### WORK ITEM:
Would you please return the lines of the entries below starting at the line that has "M419,2122l49,10 -6,29 -50,-7z" and ending at the line that has "M582,1836l18,-87 3,-52 2,-176", both included, exactly as they are?

### Stored data entries:
============================================================

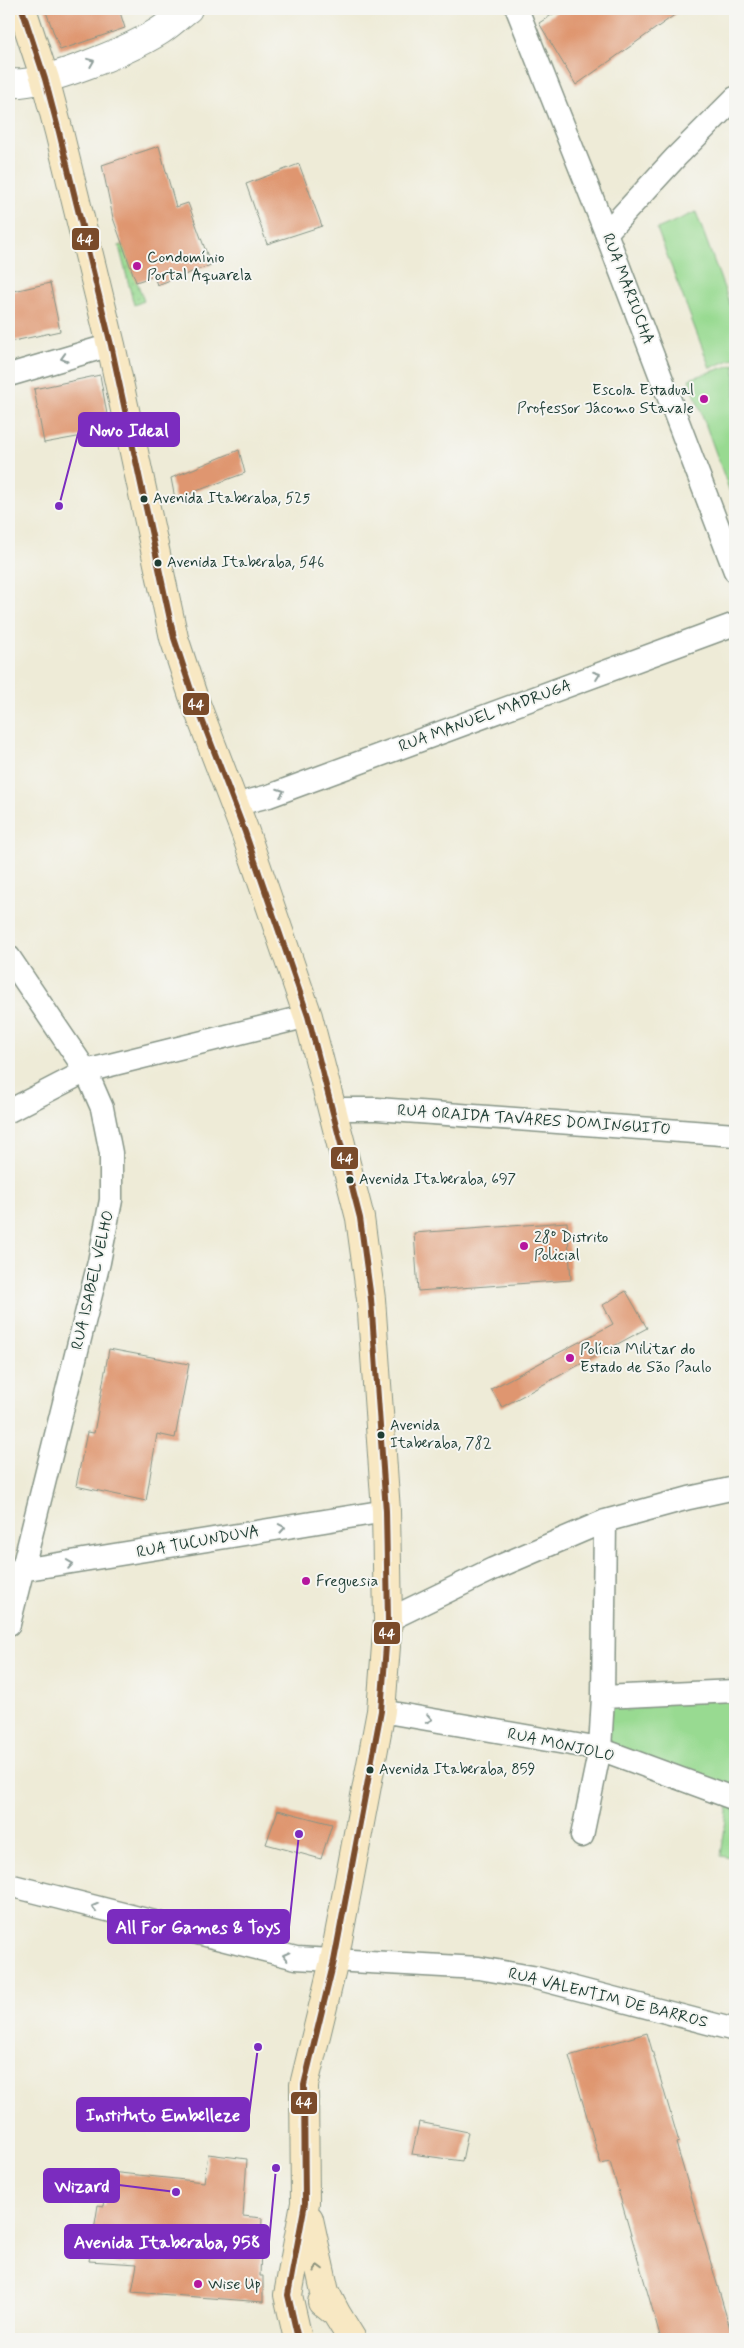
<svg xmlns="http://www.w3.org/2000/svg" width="744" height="2348" font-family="Mynerve,sans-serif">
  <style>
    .park { fill: #98da91; stroke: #5c8c62 }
    .garden { fill: url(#garden-dots); stroke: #5c8c62 }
    .building { fill: #df966f }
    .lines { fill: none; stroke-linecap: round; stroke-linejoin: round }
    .minor-casing { stroke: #869486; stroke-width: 25 }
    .tertiary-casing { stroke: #869486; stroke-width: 30 }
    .secondary-casing { stroke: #869486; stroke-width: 30 }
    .minor { stroke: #fff; stroke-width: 22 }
    .tertiary { stroke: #fff; stroke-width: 28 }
    .secondary { stroke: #f8e8c3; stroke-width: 28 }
    .bus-1-casing { stroke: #f6f6f2; stroke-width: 10 }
    .bus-1 { stroke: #7a4b2a; stroke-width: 6 }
    .oneway { stroke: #8f9e9a }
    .oneway2 { stroke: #8c927c }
    .poi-dot { fill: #b5179e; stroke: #f6f6f2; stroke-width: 2 }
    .bus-dot { fill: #1f3d34; stroke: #f6f6f2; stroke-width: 2 }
    .labels { text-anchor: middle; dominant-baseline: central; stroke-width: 4; stroke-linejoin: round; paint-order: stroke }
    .bus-label { font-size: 15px; fill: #1f3d34; stroke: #f6f6f2; text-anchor: start }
    .poi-label { font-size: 16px; fill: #1f3d34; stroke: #f6f6f2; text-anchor: start }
    .street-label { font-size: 16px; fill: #1f3d34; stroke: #f6f6f2 }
    .leader { fill: none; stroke: #7b2cbf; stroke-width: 2 }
    .callout-dot { fill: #7b2cbf; stroke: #f6f6f2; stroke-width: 2 }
    .callout { fill: #7b2cbf; stroke: #7b2cbf; stroke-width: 2 }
    .callout-label { font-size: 18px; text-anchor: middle; font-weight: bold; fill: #fff }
    .line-badge { stroke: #f6f6f2; stroke-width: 2 }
    .badge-label { font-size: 14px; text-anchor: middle; font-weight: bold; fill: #fff }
  </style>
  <defs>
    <pattern id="garden-dots" width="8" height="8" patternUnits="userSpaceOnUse" patternTransform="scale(1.25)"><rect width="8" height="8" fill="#98da91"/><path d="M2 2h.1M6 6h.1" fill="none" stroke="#83bc7e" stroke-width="1.8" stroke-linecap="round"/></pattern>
  </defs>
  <rect width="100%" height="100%" fill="#f6f6f2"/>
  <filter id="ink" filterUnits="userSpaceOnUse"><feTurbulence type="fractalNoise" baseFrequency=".02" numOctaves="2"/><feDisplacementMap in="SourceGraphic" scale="10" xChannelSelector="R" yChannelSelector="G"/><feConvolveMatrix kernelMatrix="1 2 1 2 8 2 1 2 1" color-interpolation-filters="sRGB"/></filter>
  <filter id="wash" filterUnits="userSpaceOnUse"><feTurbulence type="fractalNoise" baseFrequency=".0096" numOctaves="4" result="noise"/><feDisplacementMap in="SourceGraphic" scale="20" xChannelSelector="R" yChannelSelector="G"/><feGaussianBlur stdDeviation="1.12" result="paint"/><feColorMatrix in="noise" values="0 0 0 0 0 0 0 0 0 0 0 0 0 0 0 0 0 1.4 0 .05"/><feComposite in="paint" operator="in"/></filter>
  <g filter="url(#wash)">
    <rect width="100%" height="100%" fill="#eeebd7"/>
    <path class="park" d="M696,212l39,106v40l-25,10 -53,-139z
      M735,364v126l-5,2 -41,-113z
      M735,1691v168l-14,-3 8,-59 -129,-48 3,-52z"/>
    <path class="garden" d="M123,245l21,56 -10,4 -15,-59z"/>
    <g id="blocks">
      <path class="building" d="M45,9h74l6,19 -65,22z
        M561,9h122l-107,76 -37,-62z
        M159,146l17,61 12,-4 23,62 -54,20 -3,-9 -18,6 -23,-64 -11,-53z
        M299,164l23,62 -55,18 -21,-60z
        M50,283l10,48 -51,11v-50z
        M100,375l10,56 -66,12 -10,-54z
        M239,450l6,23 -70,26 -4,-21z
        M567,1222l4,58 -153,11 -4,-58z
        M626,1291l21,37 -145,79 -11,-18 122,-65 -10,-19z
        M109,1349l80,15 -14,74 -18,-4 -11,67 -70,-15 11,-54 7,1z
        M278,1810l54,14 -11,35 -55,-15z
        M647,2033l32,109 -3,1 57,196h-72l-51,-177 -9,2 -32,-108z
        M419,2122l49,10 -6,29 -50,-7z
        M208,2154l39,5 -4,57 19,2 -2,58h3v26l-131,-10 5,-28 -48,-3 9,-56 6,1 6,-34 94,10z"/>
    </g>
  </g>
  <g filter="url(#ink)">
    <use href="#blocks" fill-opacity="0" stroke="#869486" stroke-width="1"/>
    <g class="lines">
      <g class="minor-casing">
        <path id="minor" d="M517,9l89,224 129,338
          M606,233l70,-76 59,-59
          M9,375l102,-30
          M234,805l35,-9 466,-172
          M9,957l77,114 16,37 9,45v47l-12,62 -90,362
          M333,1109h44l358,26
          M9,1111l77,-40 222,-55
          M9,1572l377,-61
          M388,1620l105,-51 112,-48 84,-23 46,-10
          M603,1697l132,-6
          M381,1711l219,38 135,50
          M582,1836l18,-87 3,-52 2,-176
          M9,1885l287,73 183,10 53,9 203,53"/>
      </g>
      <g class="tertiary-casing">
        <path id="tertiary" d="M9,83c32,4 120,-33 149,-51 10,-6 20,-16 30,-23"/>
      </g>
      <g class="secondary-casing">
        <path id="secondary" d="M22,9l23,70 14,53 52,213 63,293 19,58 52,136 63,184 52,202 11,81 15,212 2,109 -7,91 -47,250 -30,124 1,118 -17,92 10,44
          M309,2219l16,73 11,21
          M322,2302l14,11 16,26"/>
      </g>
      <use href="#minor" class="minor"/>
      <use href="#tertiary" class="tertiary"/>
      <use href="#secondary" class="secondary"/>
      <g class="bus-1-casing">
        <path id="bus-1" d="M22,9l23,70 14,53 52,213 63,293 19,58 52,136 63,184 52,202 11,81 15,212 2,109 -7,91 -47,250 -30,124 1,118 -17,92 10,44"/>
      </g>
      <use href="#bus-1" class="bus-1"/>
    </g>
    <defs><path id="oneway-chevron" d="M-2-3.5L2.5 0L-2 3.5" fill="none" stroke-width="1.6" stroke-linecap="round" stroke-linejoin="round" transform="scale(1.25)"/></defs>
    <g class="oneway">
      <use href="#oneway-chevron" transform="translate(91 62) rotate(-22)"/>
      <use href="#oneway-chevron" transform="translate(64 358) rotate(164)"/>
      <use href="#oneway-chevron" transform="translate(597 675) rotate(-20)"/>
      <use href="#oneway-chevron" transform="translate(281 792) rotate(-20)"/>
      <use href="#oneway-chevron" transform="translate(282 1528) rotate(-10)"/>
      <use href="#oneway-chevron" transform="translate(70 1564) rotate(-9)"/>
      <use href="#oneway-chevron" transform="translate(429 1719) rotate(10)"/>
      <use href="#oneway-chevron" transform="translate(95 1907) rotate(-166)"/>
      <use href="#oneway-chevron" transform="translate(286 1956) rotate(-166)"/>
    </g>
    <use class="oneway2" href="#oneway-chevron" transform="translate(318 2268) rotate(-105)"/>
  </g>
  <g class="poi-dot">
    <circle cx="137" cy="266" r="5"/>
    <circle cx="704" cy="399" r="5"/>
    <circle cx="524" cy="1246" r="5"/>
    <circle cx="570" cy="1358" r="5"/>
    <circle cx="306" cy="1581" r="5"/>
    <circle cx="198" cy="2284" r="5"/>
  </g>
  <g class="bus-dot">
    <circle cx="144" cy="499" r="4.5"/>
    <circle cx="158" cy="563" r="4.5"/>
    <circle cx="350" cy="1180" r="4.5"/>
    <circle cx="381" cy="1435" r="4.5"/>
    <circle cx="370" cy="1770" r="4.5"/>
  </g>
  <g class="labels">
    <g class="bus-label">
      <text x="153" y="499">Avenida Itaberaba, 525</text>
      <text x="167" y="563">Avenida Itaberaba, 546</text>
      <text x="359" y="1180">Avenida Itaberaba, 697</text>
      <text x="390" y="1426">Avenida<tspan x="390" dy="18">Itaberaba, 782</tspan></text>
      <text x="379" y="1770">Avenida Itaberaba, 859</text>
    </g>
    <g class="poi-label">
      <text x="147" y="257">Condomínio<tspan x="147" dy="18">Portal Aquarela</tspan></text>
      <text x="694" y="390" text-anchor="end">Escola Estadual<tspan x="694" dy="18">Professor Jácomo Stavale</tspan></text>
      <text x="534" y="1237">28º Distrito<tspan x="534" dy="18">Policial</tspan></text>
      <text x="580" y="1349">Polícia Militar do<tspan x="580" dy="18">Estado de São Paulo</tspan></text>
      <text x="316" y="1581">Freguesia</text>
      <text x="208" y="2284">Wise Up</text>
    </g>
    <g class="street-label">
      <text transform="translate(628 289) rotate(69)">RUA MARIUCHA</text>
      <text transform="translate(485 716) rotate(-20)">RUA MANUEL MADRUGA</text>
      <text transform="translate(534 1120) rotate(4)">RUA ORAIDA TAVARES DOMINGUITO</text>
      <text transform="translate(93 1280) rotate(-77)">RUA ISABEL VELHO</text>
      <text transform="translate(198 1542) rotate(-10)">RUA TUCUNDUVA</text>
      <text transform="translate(561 1745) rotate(12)">RUA MONJOLO</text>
      <text transform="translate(608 1998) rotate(14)">RUA VALENTIM DE BARROS</text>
    </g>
  </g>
  <path class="leader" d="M59 506L79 430M299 1834L289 1927M258 2047L249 2115M176 2192L119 2185M276 2168L269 2242"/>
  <g class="callout-dot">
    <circle cx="59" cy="506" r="5"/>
    <circle cx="299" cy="1834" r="5"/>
    <circle cx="258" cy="2047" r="5"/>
    <circle cx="176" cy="2192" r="5"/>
    <circle cx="276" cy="2168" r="5"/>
  </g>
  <g class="callout">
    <rect x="79" y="413" width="100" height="33" rx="5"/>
    <rect x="108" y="1910" width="181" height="33" rx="5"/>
    <rect x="77" y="2098" width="172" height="33" rx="5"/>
    <rect x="44" y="2169" width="75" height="33" rx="5"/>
    <rect x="65" y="2225" width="204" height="33" rx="5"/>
  </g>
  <g class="callout-label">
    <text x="129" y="436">Novo Ideal</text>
    <text x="198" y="1933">All For Games &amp; Toys</text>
    <text x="163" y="2121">Instituto Embelleze</text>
    <text x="82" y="2192">Wizard</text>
    <text x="167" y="2248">Avenida Itaberaba, 958</text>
  </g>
  <g class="line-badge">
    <rect x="71" y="227" width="29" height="24" rx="5" fill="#7a4b2a"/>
    <rect x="182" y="692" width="28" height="24" rx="5" fill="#7a4b2a"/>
    <rect x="330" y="1146" width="29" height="24" rx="5" fill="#7a4b2a"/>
    <rect x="373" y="1621" width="28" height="24" rx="5" fill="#7a4b2a"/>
    <rect x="290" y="2091" width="28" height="24" rx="5" fill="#7a4b2a"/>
  </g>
  <g class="badge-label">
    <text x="85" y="244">44</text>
    <text x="196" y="709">44</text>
    <text x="345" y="1163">44</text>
    <text x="387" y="1638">44</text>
    <text x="304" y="2107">44</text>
  </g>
  <rect width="744" height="2348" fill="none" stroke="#f6f6f2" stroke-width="30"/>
</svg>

============================================================

### TASK OUTPUT:
        M419,2122l49,10 -6,29 -50,-7z
        M208,2154l39,5 -4,57 19,2 -2,58h3v26l-131,-10 5,-28 -48,-3 9,-56 6,1 6,-34 94,10z"/>
    </g>
  </g>
  <g filter="url(#ink)">
    <use href="#blocks" fill-opacity="0" stroke="#869486" stroke-width="1"/>
    <g class="lines">
      <g class="minor-casing">
        <path id="minor" d="M517,9l89,224 129,338
          M606,233l70,-76 59,-59
          M9,375l102,-30
          M234,805l35,-9 466,-172
          M9,957l77,114 16,37 9,45v47l-12,62 -90,362
          M333,1109h44l358,26
          M9,1111l77,-40 222,-55
          M9,1572l377,-61
          M388,1620l105,-51 112,-48 84,-23 46,-10
          M603,1697l132,-6
          M381,1711l219,38 135,50
          M582,1836l18,-87 3,-52 2,-176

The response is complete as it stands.